Osteoarthritis (OA) causes joint pain and stiffness for 27 million Americans. Although there are many medications and treatments to ease OA symptoms, many patients with severe OA decide to have joint replacement surgery. In fact, nearly 700,000 Americans undergo hip or knee replacement each year. Another 23,000 have shoulder replacement surgery.
When Is It Time to Consider Joint Replacement Surgery?
When medications, physical therapy, and other treatments no longer offer relief -- and your ability to do everyday activities is limited -- your doctor might recommend joint replacement surgery. Doctors often tell patients to wait as long as possible before considering surgery because there are potential complications, just like with any surgery. Furthermore, artificial joints only have a life span of about a decade.
Before seeking joint replacement, consider these questions:
- Can I still live do all of the activities I enjoy, like hiking, shopping, or playing with my grandchildren?
- Do the medications I take or other treatment mechanisms provide satisfactory relief from pain?
- Can I sleep through the night without waking up because of pain?
- Can I take care of myself on my own and do basic things like get up from a chair, drive a car, or use the bathroom without much pain?
If you answered yes to these questions, then you probably don’t need a joint replacement yet. However, if you answered no to these questions, you should discuss joint replacement with your doctor. Joint replacement is a valuable option when a patient’s pain has become so severe that he or she avoids moving the joint at all. Becoming sedentary can weaken the muscles surrounding the joint, making it even more difficult to move.
Before recommending a joint replacement, your doctor will examine you and take some X-rays of the joint to see the extent of the damage.
What Is Joint Replacement?
Performed by an orthopaedic surgeon, joint replacement surgery is exactly what its name says - the replacement of a damaged joint with a new artificial joint.

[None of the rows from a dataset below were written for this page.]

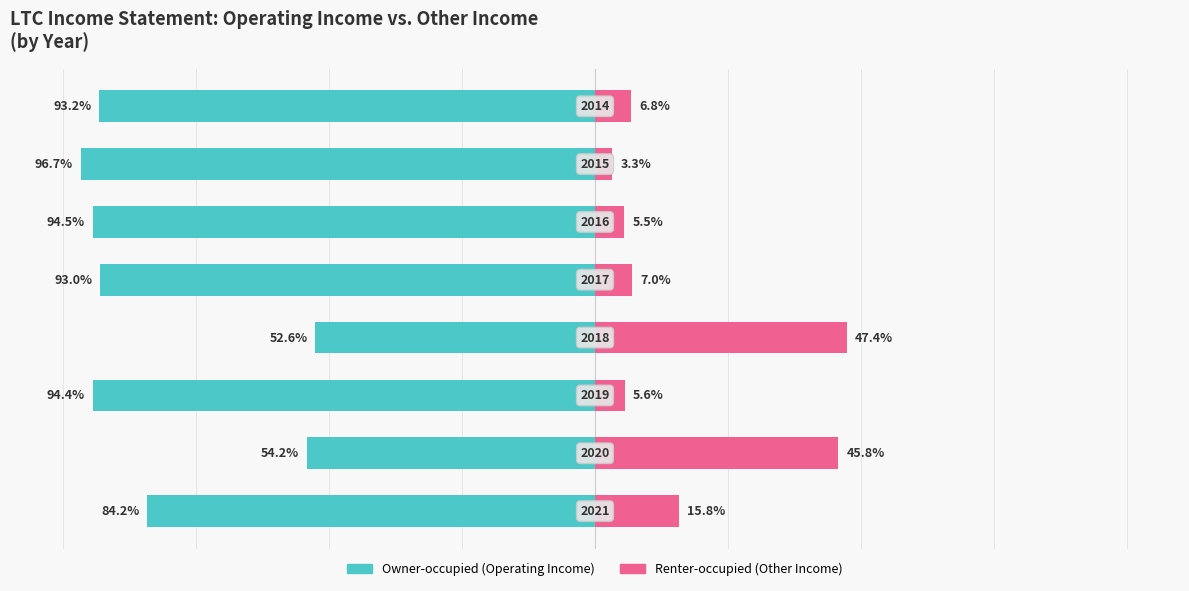

Is it true that Renter-occupied equals 7.6 at 2?

False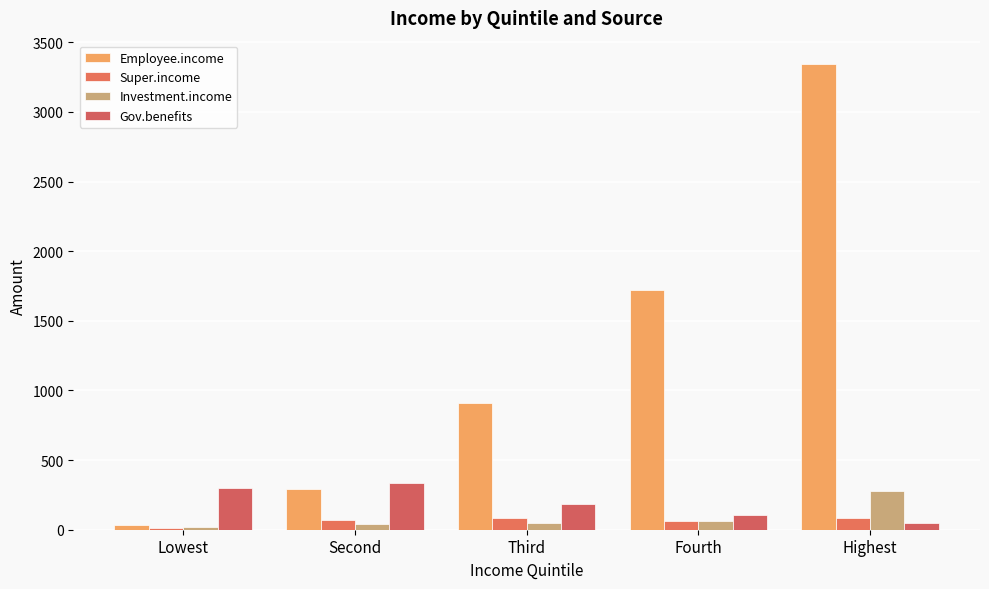

Reading left to right, list all the values displayed in this chart.

Employee.income: Lowest=36.1	Second=291.4	Third=908.9	Fourth=1722.8	Highest=3344.4
Super.income: Lowest=14.2	Second=68.7	Third=85.3	Fourth=64.7	Highest=82.3
Investment.income: Lowest=17.1	Second=42.0	Third=46.5	Fourth=59.7	Highest=278.7
Gov.benefits: Lowest=301.1	Second=334.2	Third=184.1	Fourth=105.1	Highest=47.5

Artificial joints are often made of metal, plastic, or a combination of the two. There are two types of joints - cemented and uncemented. A cemented joint replacement uses bone cement to hold the new joint to the bone and is often performed in older people who are not as active. An uncemented joint is more appropriate for younger, more active patients who have strong, healthy bones.
During the surgery, you will be placed under anesthesia. Joint replacement surgeries generally last approximately two hours; however, the surgery can take longer depending on the individual case.

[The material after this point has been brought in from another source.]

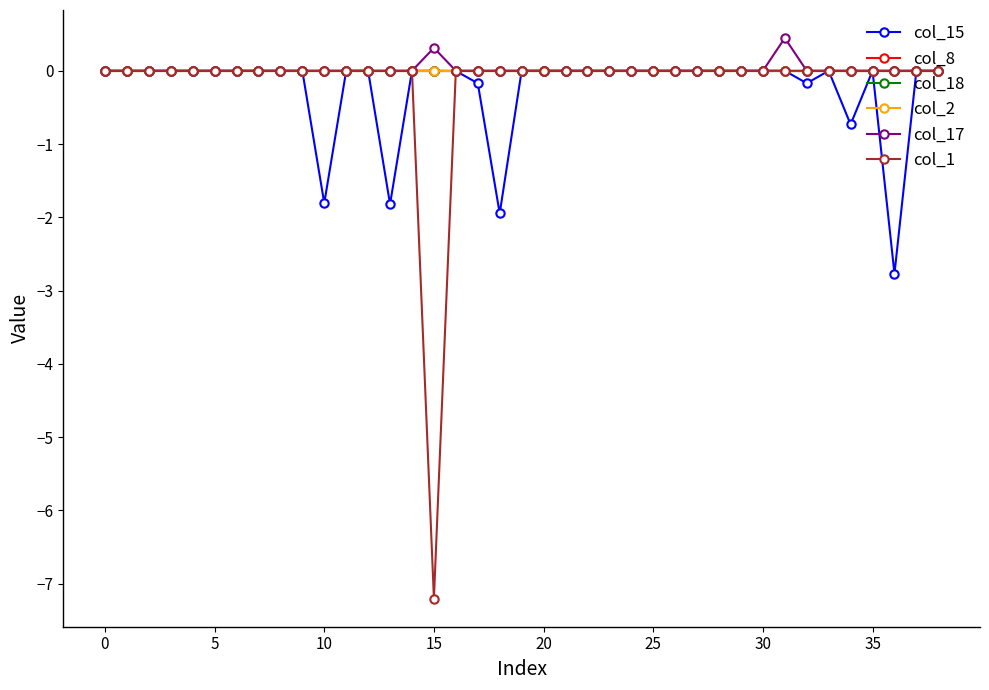

Does the chart have visible grid lines?

No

What Happens After Joint Replacement Surgery?
One of the most important parts of a successful recovery is to get your new joint moving safely. Your surgeon will ask you to move your new joint shortly after your surgery. You will likely stand or even walk the day after your surgery, using a walker or cane.

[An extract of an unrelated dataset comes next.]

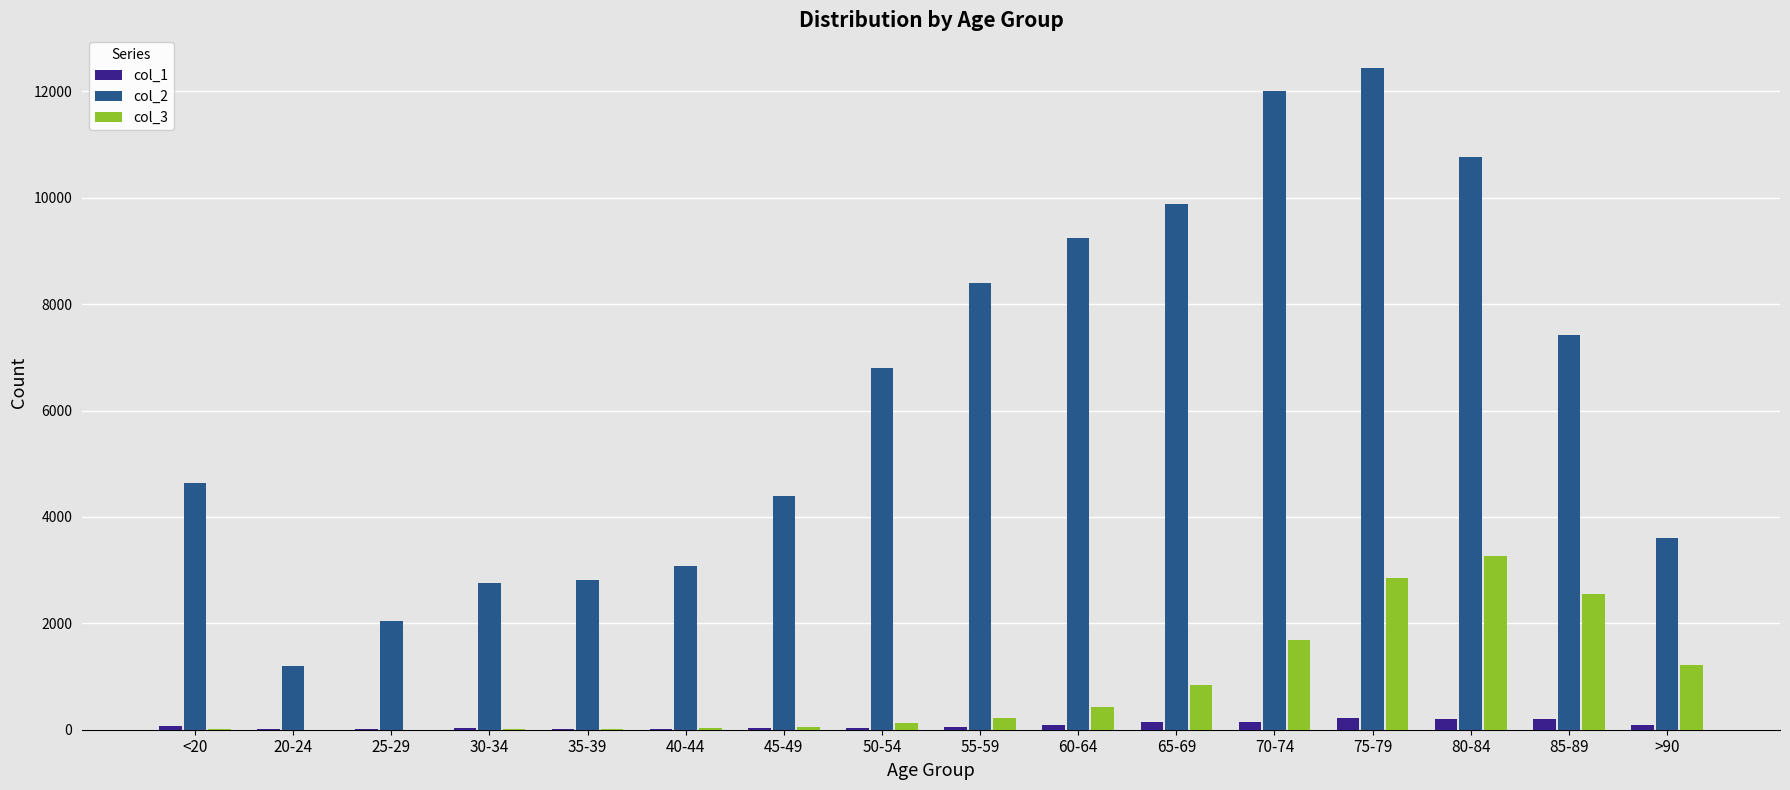

What are all the series names shown in the legend?

col_1, col_2, col_3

Within a day after your surgery, you will begin physical therapy to increase the strength, flexibility, and mobility of the new joint. Most patients are required to stay in the hospital for three to five days post-surgery. Although your hospital stay will likely be brief, your total recovery can take two to three months to a year. In cases when the patient is elderly or has experienced complications, he or she might spend several weeks or even months in a rehabilitation facility.